■ EXERCISE DIRECTIONS ■
According to the parliamentary debate text, what share of GDP has public investment been raised to?

Mr. Cox: Will the Exchequer Secretary give way on that point?

Angela Eagle: No, let me finish.

When we came into government, we inherited a wrecked public infrastructure, in which there had at points been lows of 0.6 per cent. of GDP of investment. We have since had 10 years of stable public investment and have got that figure up to 2 per cent. That is why, when I walk past schools and hospitals in my constituency, they are no longer falling down; they are in new buildings of which we can all be proud. It is because of the sustainable investment rule, which was created to ensure that we can invest in our public infrastructure as we need to, that we have enjoyed the success that I am talking about.

Bob Russell: Has the Minister noticed, while on her walkabouts, that the gap between the rich and the poor has widened under 10 years of new Labour, that child poverty has increased, and that social housing is the worst it has been in about 20 years?

Angela Eagle: I notice with great pride that this Government have ended the connection between age and poverty for the first time ever. There is now no longer a correlation between a person’s age and the likelihood of their living in poverty. We have taken 2 million pensioners out of poverty, and 600,000 children out of relative poverty. This Budget will take us further forward.

(Collection entries)
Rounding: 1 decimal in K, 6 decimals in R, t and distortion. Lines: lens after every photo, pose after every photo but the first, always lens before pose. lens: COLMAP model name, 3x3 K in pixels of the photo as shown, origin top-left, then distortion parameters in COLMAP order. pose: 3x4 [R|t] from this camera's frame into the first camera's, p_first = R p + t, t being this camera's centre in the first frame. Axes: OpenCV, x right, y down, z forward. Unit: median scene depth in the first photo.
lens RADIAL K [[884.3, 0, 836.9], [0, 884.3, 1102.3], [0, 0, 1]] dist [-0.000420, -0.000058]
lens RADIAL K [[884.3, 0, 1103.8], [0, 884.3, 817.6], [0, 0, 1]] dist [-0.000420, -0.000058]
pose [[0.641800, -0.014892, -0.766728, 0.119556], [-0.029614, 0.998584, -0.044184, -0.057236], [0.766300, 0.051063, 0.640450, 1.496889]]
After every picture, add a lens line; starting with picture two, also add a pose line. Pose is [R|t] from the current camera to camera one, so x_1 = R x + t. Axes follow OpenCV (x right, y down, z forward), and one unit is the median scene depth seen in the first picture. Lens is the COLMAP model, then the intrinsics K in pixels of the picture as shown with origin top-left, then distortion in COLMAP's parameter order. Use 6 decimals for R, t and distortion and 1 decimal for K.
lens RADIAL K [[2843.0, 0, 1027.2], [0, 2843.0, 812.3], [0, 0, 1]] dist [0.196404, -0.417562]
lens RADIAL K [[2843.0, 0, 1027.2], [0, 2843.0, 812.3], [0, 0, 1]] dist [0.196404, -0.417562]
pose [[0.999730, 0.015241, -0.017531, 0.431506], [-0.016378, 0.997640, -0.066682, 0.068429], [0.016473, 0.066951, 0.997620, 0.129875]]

■ ANSWER ■
Public investment has been raised to 2 per cent. of GDP.